### Text block ###

Published on the Melissa Harris-Perry blog.
In the public debate raging over Facebook COO Sheryl Sandberg’s new book Lean In, we should pay special attention to the voices of young people–women and men of different backgrounds.
This week alone, I have heard from dozens of Millennials in their 20s and 30s, all from working class and middle class families. We know that “leaning in” to careers comes at a cost: it requires us to “lean on” other people for duties like cleaning and childcare. The people we lean on are often from the same underprivileged communities that some of us come from. In a relentless work culture for all of us, from domestic workers to young professionals, we are starting to ask ourselves a critical question missing from the debate: what are we all “leaning” towards?
It took until my thirties for me to answer that question. I was born into a South Asian family where women have played the role of wives, mothers, and caregivers for generations. My mother fought hard against cultural norms and economic obstacles so that I could be the first to pursue a path outside the home and in Sandberg’s words, “lean in” to my career.
I went on to top tier universities, where I became connected to a whole new set of women pursuing powerful professions. As a Stanford undergrad, I found that the hardest-working women were the ones who regularly gathered in my dorm room. We hatched dreams to become lawyers, scholars, and doctors, naming ourselves “the Pocket.”
If you asked us why we were working so hard, we did not say we were working to “have it all”–a high-powered career and children. Rather, we wanted to make meaningful change in the world. We wanted a balanced life where we could take good care of our children, family, friends, and our own health. We were determined to stay true to these commitments as we entered traditionally male-dominated jobs in law offices, universities, government and politics.
Now, ten years after graduation, we are in our early thirties and navigating our way. Most of us are starting demanding new jobs, some are finishing graduate studies; one had an unexpected pregnancy while in medical school. All of us struggled to survive a near-recession. Each of us has accrued a staggering amount of student debt. In fact, total student debt has tripled over the past eight years, now standing at an unthinkable $966 billion in the fourth quarter of last year.

### Record excerpts ###

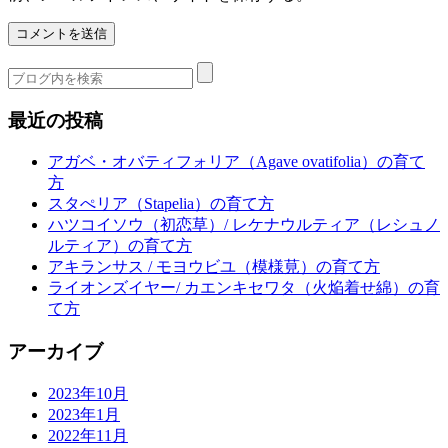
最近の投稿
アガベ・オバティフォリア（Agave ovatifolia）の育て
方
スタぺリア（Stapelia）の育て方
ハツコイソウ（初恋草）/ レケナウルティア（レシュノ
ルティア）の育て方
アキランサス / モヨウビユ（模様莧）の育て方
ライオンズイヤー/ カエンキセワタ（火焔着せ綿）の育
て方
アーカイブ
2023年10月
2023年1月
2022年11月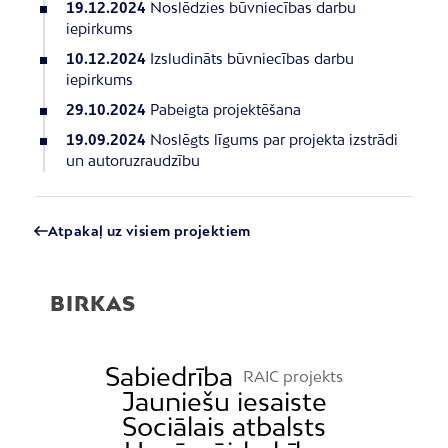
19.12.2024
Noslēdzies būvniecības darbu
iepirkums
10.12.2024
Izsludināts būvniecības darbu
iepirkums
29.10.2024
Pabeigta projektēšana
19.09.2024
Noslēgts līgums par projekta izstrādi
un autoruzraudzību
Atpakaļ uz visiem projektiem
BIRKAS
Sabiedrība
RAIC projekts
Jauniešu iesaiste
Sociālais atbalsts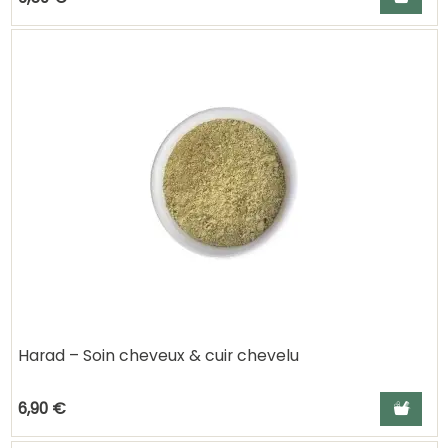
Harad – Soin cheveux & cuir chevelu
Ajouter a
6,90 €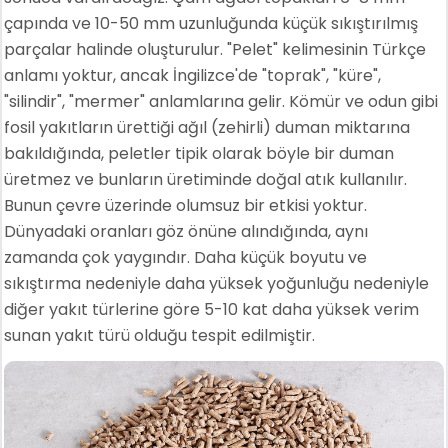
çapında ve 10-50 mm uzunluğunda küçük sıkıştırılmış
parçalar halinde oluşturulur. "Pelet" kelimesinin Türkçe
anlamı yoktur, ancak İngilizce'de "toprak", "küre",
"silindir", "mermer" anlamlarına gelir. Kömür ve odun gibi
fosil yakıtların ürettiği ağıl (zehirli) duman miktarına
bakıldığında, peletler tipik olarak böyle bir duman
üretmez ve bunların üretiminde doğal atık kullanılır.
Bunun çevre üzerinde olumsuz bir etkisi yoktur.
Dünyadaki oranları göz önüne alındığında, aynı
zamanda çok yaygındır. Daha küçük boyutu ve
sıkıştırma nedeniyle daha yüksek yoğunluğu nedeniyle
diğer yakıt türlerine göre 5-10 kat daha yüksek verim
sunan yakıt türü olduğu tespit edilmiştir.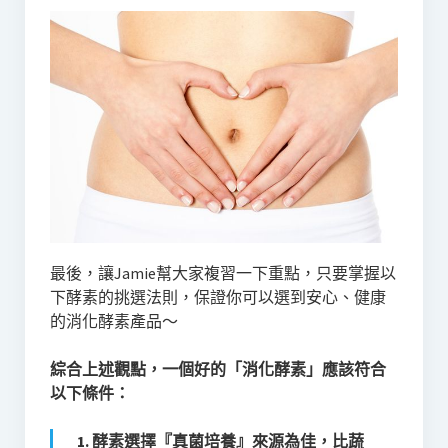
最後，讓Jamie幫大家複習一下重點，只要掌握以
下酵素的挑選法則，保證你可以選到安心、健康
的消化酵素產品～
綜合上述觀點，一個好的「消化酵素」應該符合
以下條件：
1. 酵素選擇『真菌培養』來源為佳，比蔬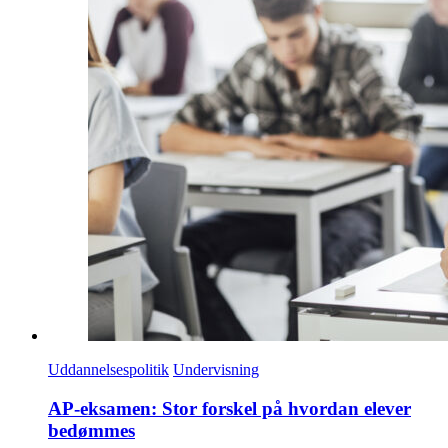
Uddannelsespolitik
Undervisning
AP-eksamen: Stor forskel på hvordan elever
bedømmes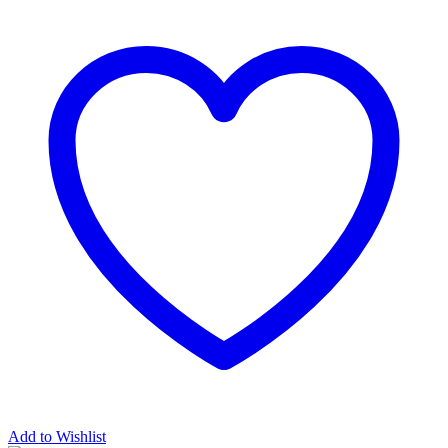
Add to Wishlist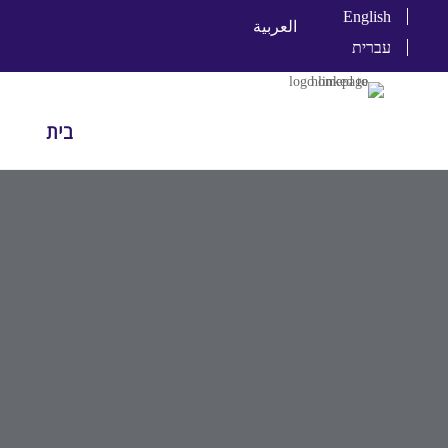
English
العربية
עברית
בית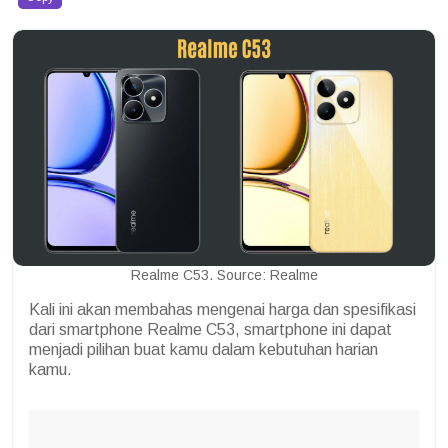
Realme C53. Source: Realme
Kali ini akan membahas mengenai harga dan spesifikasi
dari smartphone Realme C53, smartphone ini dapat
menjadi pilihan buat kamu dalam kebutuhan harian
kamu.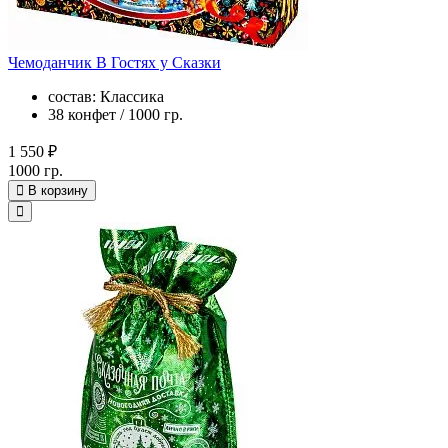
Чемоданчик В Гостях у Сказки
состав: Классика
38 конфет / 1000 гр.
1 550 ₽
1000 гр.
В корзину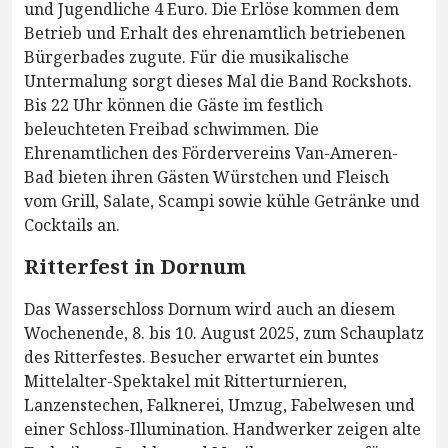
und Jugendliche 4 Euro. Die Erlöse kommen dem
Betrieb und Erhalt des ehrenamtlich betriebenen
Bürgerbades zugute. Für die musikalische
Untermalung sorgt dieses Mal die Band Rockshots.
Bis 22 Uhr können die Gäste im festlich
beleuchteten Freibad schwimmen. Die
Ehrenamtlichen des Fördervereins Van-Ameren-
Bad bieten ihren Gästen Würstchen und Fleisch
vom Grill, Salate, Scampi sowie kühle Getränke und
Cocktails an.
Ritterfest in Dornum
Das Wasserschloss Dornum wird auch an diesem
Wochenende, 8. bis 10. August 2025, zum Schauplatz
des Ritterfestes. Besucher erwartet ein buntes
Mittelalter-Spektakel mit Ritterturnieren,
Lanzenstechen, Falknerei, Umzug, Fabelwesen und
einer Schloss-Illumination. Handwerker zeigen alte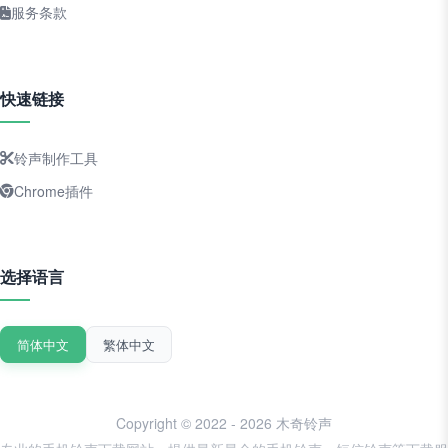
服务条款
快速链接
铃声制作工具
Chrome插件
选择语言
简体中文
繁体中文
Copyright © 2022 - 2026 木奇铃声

###
### Record excerpts ###

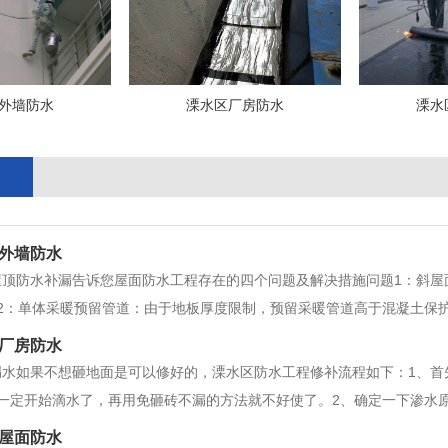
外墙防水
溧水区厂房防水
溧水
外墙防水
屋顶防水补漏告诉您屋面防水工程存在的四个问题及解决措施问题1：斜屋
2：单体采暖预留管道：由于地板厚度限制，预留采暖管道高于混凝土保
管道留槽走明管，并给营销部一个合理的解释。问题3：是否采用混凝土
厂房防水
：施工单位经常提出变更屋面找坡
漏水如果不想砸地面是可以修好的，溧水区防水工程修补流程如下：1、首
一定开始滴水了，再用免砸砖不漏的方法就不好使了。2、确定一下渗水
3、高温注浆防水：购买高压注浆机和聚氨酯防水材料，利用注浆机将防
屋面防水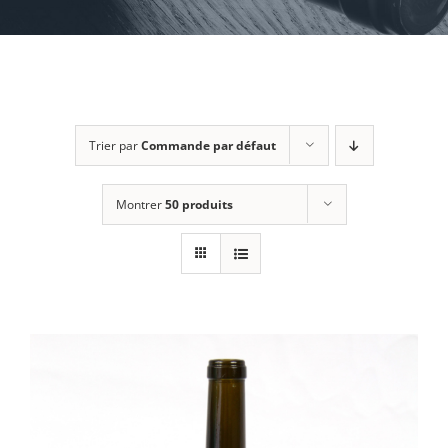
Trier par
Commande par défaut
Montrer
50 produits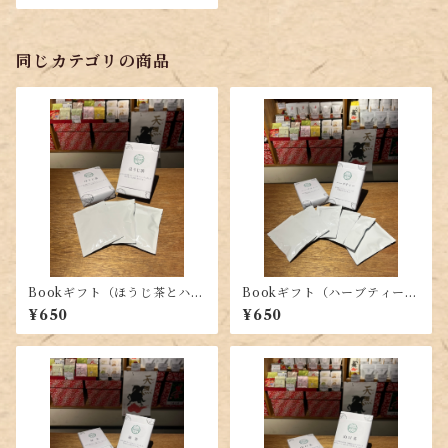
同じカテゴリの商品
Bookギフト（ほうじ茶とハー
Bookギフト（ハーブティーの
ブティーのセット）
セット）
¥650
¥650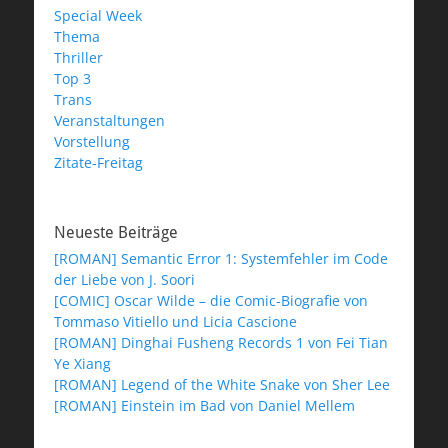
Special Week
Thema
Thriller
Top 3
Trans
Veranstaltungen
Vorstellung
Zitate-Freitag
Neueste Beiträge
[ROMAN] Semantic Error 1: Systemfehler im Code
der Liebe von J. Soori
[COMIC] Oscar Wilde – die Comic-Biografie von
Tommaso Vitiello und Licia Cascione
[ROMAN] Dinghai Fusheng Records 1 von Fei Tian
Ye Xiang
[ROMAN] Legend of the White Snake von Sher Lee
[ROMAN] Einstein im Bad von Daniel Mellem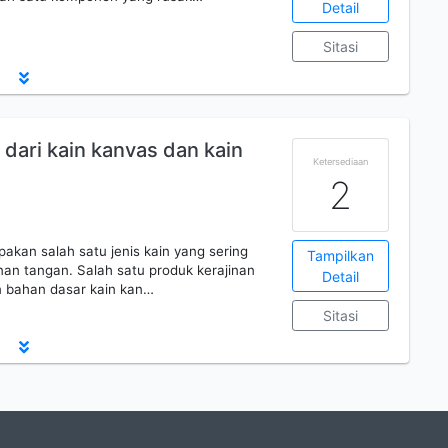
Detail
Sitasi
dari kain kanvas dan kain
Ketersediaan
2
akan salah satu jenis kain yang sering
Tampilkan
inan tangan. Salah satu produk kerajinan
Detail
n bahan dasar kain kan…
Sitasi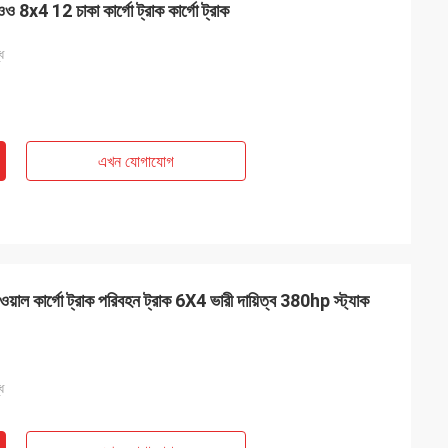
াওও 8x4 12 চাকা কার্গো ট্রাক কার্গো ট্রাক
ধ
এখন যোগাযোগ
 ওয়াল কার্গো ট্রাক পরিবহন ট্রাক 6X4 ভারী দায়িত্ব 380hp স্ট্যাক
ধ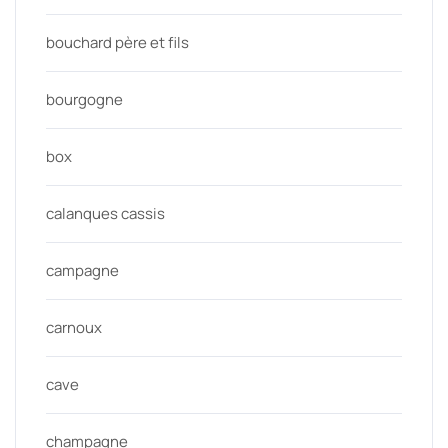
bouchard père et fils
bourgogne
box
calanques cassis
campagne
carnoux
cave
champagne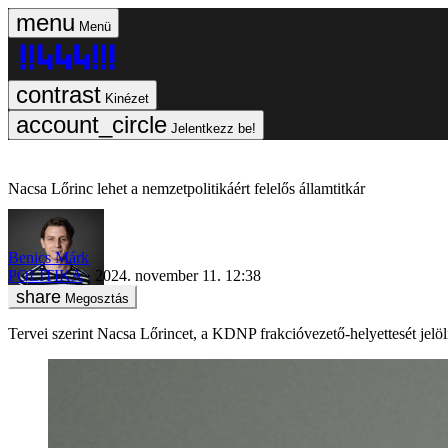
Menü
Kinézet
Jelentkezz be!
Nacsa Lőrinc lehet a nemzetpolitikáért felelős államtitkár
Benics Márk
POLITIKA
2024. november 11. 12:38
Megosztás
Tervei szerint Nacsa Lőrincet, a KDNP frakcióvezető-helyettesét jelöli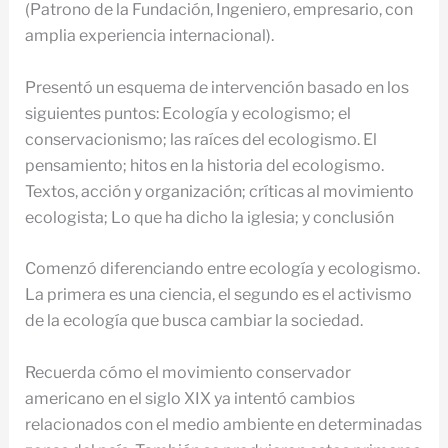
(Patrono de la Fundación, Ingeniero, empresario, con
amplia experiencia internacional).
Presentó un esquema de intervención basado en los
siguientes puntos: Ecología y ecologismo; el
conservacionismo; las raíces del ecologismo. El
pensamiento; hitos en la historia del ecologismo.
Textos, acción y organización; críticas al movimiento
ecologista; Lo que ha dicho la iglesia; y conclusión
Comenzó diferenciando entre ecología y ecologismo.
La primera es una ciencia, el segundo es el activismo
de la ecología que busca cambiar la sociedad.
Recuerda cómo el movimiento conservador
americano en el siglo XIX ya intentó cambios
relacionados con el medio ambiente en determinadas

###
### Record excerpts ###

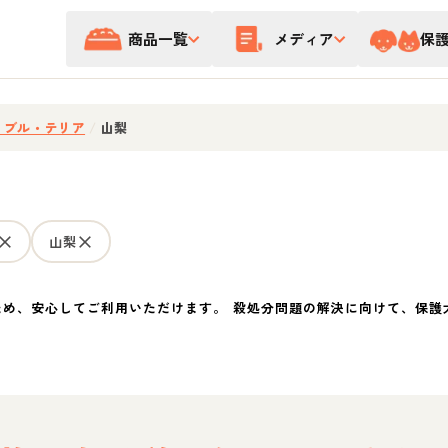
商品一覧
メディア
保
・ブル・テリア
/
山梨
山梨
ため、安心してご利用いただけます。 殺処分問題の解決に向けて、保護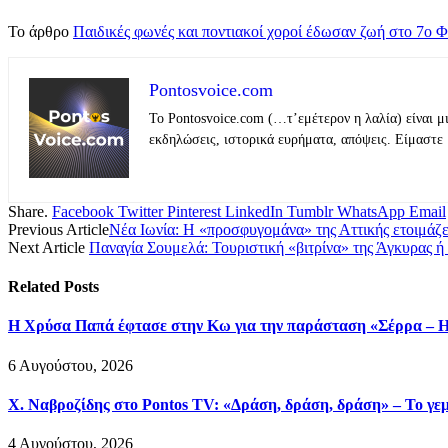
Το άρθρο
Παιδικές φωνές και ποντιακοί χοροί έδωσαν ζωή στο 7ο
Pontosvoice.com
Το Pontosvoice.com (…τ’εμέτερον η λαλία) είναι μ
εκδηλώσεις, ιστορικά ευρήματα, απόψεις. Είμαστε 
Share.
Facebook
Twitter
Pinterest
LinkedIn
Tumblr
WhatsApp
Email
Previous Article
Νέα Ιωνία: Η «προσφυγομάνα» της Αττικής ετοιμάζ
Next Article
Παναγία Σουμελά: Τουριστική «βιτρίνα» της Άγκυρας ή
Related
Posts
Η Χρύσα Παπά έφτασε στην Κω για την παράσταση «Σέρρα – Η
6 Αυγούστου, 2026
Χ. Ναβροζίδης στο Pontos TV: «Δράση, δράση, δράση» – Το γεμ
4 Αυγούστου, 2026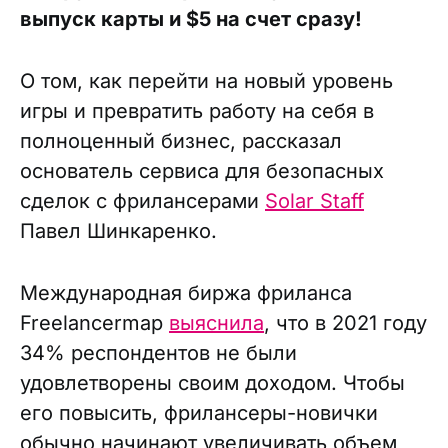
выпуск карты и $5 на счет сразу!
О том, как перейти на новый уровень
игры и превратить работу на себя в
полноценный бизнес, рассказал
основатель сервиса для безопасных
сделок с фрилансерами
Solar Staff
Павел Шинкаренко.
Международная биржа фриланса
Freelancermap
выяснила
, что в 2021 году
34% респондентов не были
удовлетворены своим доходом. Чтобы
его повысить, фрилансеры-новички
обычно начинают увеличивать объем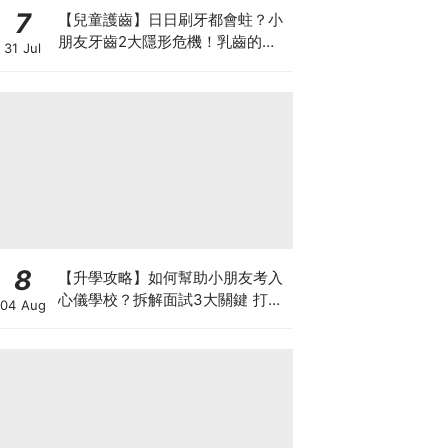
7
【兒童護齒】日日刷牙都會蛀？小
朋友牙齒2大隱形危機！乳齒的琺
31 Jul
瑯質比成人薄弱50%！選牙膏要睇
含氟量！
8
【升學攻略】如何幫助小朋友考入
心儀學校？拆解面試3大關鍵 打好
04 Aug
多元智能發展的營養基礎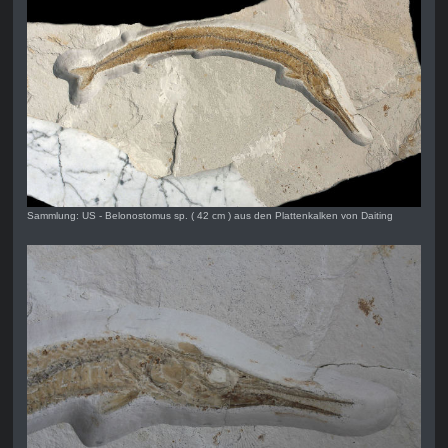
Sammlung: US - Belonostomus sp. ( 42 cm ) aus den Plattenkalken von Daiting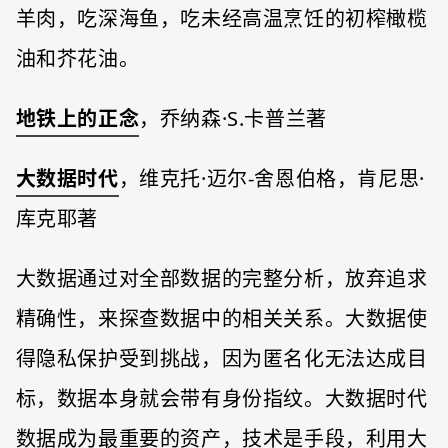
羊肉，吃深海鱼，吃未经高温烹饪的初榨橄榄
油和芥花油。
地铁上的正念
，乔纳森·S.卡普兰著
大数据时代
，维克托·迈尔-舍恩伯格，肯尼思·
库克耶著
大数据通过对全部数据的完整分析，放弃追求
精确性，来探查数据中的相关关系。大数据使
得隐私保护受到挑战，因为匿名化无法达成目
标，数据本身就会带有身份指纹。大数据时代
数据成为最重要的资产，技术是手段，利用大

###

* **Required action 1**
Answer these questions from the Lean In essay:
(a) What name did the group of women who gathered in the writer's Stanford dorm room give themselves?
(b) Into what kind of family was the writer born?
(c) What figure did total student debt stand at in the fourth quarter of last year?
* **Required action 2**
Reproduce word for word the part of the Lean In essay starting with "Now, ten years" and going on through "of last year.".
The items are material separate from the Lean In essay.

* **Exercise answer 1**
(a) "The Pocket."
(b) A South Asian family.
(c) $966 billion.

* **Exercise answer 2**
Now, ten years after graduation, we are in our early thirties and navigating our way. Most of us are starting demanding new jobs, some are finishing graduate studies; one had an unexpected pregnancy while in medical school. All of us struggled to survive a near-recession. Each of us has accrued a staggering amount of student debt. In fact, total student debt has tripled over the past eight years, now standing at an unthinkable $966 billion in the fourth quarter of last year.